Impossibile ricordare tutti. Ma bastano i nomi per capire il progetto.
Intanto in Lombardia cresceva la Lega, società civile che si proponeva non di “rendere più civile la
società” ma di rendere dicibile in
pubblico ciò che l’incivile diceva al bar e che una persona normale si
vergognava di dire. Politicamente ebbe ragione lei. Il futuro fu suo, perché
anche questi sono gli effetti della corruzione senza pudore. La Lega portò
davvero nelle assemblee elettive gente nuova, che nella sua condanna di Roma
ladrona usava un linguaggio sconosciuto. Dopo pochi anni le si affiancò, in
veste di padrone, un altro esponente della società civile, Silvio Berlusconi,
diventato ricco e potente a colpi di favori fatti alla politica. Neanche lui
puntò a “fare più civile la società”. Se Craxi aveva (più o meno) fatto del suo
partito un’azienda, lui fece della sua azienda un partito. Fu eletto uomo di
Stato per combattere ossessivamente il senso dello Stato. Anche lui facendo
entrare in politica, oltre a qualche riciclato, personaggi che mai vi avevano
trovato posto, comprese escort e favorite personali. Società civile, non c’è
dubbio, se si vuol dire che non erano professioniste della politica o delle
istituzioni.
Ora riparte il giro. E il guaio è doppio. Perché da un lato i partiti sono fradici e hanno imbarcato una “società civile” debole e insignificante, una manna per chi pretende un diritto divino a comandare, tanto da non volersi più sottoporre a voto popolare. Dall’altro lato chi inneggia alla “società civile”non ha l’aria di volere lottare per rendere più civile la società. A volte sembra dimentico dei grandi valori che danno senso alla tecnica e alle competenze. Altre sembra non sapere che le parole sono pietre e che certe espressioni e immagini viaggiano come veleno nel corpo sociale, contribuendo a corromperlo ulteriormente nella tenzone liberatrice. Siamo in pieno rischio da tempi supplementari. Quando l’ansia di vincere travolge le regole. E i consensi devono arrivare tanti, maledetti e subito. Con la storia recente che ci ha insegnato che per vincere si fa prima a parlare alla pancia della gente.

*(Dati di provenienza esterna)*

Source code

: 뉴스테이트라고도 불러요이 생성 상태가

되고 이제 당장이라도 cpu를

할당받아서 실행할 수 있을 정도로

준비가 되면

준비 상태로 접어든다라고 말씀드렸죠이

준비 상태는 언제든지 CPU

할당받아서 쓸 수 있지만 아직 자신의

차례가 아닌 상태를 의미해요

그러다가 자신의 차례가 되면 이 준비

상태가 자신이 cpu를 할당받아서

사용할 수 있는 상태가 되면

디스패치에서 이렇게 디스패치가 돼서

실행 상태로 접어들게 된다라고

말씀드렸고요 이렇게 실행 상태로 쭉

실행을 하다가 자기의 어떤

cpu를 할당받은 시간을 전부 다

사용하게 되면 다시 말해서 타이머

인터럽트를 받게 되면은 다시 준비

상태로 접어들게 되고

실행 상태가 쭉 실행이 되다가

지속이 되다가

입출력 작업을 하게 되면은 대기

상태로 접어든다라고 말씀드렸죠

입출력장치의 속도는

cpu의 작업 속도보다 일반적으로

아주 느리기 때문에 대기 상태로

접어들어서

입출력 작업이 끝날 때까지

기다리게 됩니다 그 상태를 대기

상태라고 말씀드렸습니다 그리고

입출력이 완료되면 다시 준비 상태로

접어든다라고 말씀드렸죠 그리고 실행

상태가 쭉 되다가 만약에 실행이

Ma per quanto tempo ancora potremo permettercelo? Per quanto tempo potremo ancora, senza finire nell’abisso, continuare a parlare il linguaggio dell’anti-Costituzione, ripudiare la sobrietà intrisa di princìpi forti e rispettosi scolpita nella Carta, scritta non per caso da quelli che avevano fatto l’unica vera rivoluzione della nostra storia nazionale? Qui oggi siamo. Tra la rovina di partiti che portano sulla faccia i segni della casta. E i fescennini imbandierati da società civile che affondano senza pietà nel buon senso civico su cui si fonda una democrazia. Di qua Scilla, di là Cariddi. Chi è disposto a provare a passarci dentro?